Diberdayakan oleh Blogger.

Bukan Sinetron


posted by rahmatullah on

No comments



Tiga tahun lalu saya menjejakan kaki di pedalaman Kalimantan Selatan, tepatnya di Desa Mangkalapi, Kabupaten Tanah Bumbu. Dari Ibukot provinsi Banjarmasin, hingga ke desa tersebut membutuhkanwaktu perjalanan  sekitar 8 jam. Tepat tengah malam saya sampai di mes yang merupakan rumah warga di kontrak oleh perusahaan, karena perjalanan malam dan kondisi letih, tak sempat saya melihat kondisi sekitaran. Yang pasti setiba di mes dengan hanya bercahaya lampu minyak, saya hanya sempat berkenalan dengan staff yang sudah dulu berada di lokasi, shalat jama margib dan isya, setelah ditunjukkan kamar saya langsung terlelap tidur.
Esok subuh, dalam temaram gelap saya terbangun bersiap menunaikan tugas di hari pertama bekerja, kebetulan kantor pusat meminta saya mengelola CSR perusahaan yang ditinggal pergi staf CSR sebelumnya. Salah satu tugas pertama adalah membuat pemetaan sosial dan melakukan kajian kebutuhan masyarakat. Pagi beranjak, matahari mulai menampakan cahayanya, barulah tersadar dimana hari  tersebut saya berdiri. Rumah yang perusahaan kontrak untuk dijadikan mes, adalah rumah panggung beralaskan kayu, tampak di depan rumah jalan tanah, becek, penuh kubangan sana-sini, rumah penduduk dengan  bentuk yang sama bergerombol mengikuti alur jalan.
Salah satu staf senior menyapa, menanyakan kesiapan saya ke lapangan hari ini, beliau menyarankan saya untuk beristirahat karena perjalanan panjang dari Jakarta. Namun saya putuskan untuk tetap mulai bekerja, minimal  melakukan orientasi medan. Staf senior meminta saya mengenakan sepatu boot celana panjang berbahan tebal dan membawa minum kemasan untuk bekal di jalan. Kami berangkat mengggunakan sepeda motor yang sudah dimodifikasi, ban depan dan belakang telah berganti ban tahu, spakboard sudah berganti, dan kaki-kaki sudah ditinggikan.
Penuh perjuangan memacu motor di jalan tanah berbalut lumpur, berkali-kali kami hampir terjatuh, kembali membersihkan ban yang penuh lumpur dan begitu selanjutnya, hingga setengah jam beralalu kami sampai lokasi. Beliau melanjutkan memacu motor menuju lokasi pembukaan lahan, sedangkan saya berhenti di desa terdekat untuk memulai perkenalan awal dengan warga untuk membangun kedekatan. Beliau berjanji akan menjemput saya tiga jam kemudian untuk pulang makan siang.

Petunjuk |
1. Sebutkan semua nama tempat geografis yang disebut dalam catatan perjalanan ke Desa Mangkalapi.
2. Lanjutkan catatan perjalanan ke Desa Mangkalapi, dimulai tepat setelah kalimat terakhirnya.
Baris data sama sekali tidak berperan dalam hal ini.

Bagian Data |
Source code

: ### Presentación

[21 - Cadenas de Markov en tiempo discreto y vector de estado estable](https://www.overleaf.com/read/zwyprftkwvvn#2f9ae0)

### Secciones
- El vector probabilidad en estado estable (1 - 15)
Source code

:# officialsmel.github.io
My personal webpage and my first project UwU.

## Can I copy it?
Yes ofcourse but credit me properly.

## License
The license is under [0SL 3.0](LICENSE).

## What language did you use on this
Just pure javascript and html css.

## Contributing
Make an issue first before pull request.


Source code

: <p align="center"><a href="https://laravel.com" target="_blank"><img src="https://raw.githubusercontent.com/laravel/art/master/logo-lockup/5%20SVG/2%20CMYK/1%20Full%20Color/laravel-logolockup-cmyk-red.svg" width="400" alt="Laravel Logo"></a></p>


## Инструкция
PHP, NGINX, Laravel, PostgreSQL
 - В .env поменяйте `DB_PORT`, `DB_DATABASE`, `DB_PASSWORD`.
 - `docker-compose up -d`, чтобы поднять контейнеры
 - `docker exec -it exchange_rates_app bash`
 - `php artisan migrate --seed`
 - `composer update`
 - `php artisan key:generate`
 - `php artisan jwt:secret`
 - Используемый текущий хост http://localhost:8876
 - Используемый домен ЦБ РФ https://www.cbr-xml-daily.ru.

Hasil Tugas |
1. Kalimantan Selatan, Desa Mangkalapi, Kabupaten Tanah Bumbu, Banjarmasin, Jakarta

2.
Tiga jam pertama di desa tersebut penuh pengetahuan baru bagi saya, tiba di rumah kepala desa, disambut hangat lalu di jamu. Beliau menjelaskan kondisi desa, memperlihatkan data desa, dsb. Lamat-lamat saya perhatikan kondisi rumah dan penghuni rumah. Di dalam rumah kayu tersebut terdapat sepeda motor, TV, mesin cuci, seingat saya di desa tersebut tidak ada aliran listrik PLN. Selepas dari rumah Kades, saya beranjak berjalan kaki melawan jalan berlumpur menuju rumah tokoh masyarakat lainnya.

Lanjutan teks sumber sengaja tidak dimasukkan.